◆ WHAT YOU NEED TO DO
Scan the material below for every line with the string "Figure", and copy those lines.

*** MATERIAL FOR THIS EXERCISE ***

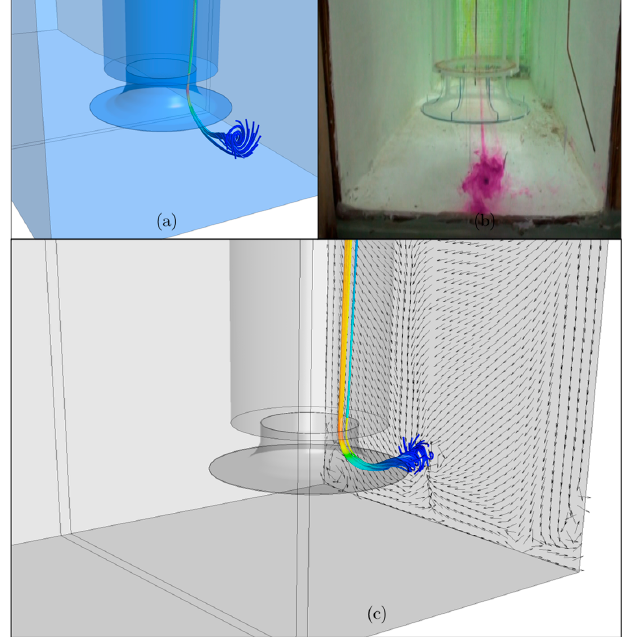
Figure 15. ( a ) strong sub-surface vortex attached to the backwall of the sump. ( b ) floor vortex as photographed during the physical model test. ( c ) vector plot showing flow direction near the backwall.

*** End of MATERIAL FOR THIS EXERCISE ***
*** MATERIAL FOR THIS EXERCISE ***

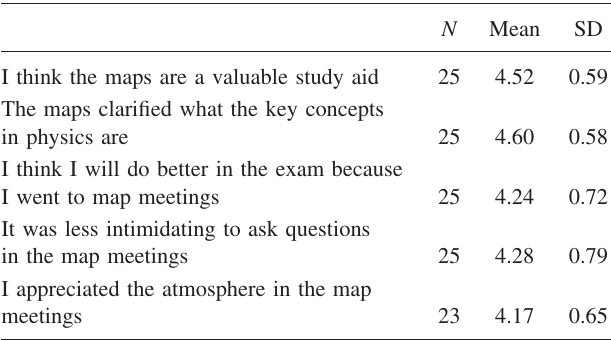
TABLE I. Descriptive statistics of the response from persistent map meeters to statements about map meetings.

*** End of MATERIAL FOR THIS EXERCISE ***
*** MATERIAL FOR THIS EXERCISE ***

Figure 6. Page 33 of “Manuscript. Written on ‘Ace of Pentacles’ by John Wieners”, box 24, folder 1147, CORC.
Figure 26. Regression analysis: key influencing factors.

*** End of MATERIAL FOR THIS EXERCISE ***

◆ FINAL ANSWER
Figure 15. ( a ) strong sub-surface vortex attached to the backwall of the sump. ( b ) floor vortex as photographed during the physical model test. ( c ) vector plot showing flow direction near the backwall.
Figure 6. Page 33 of “Manuscript. Written on ‘Ace of Pentacles’ by John Wieners”, box 24, folder 1147, CORC.
Figure 26. Regression analysis: key influencing factors.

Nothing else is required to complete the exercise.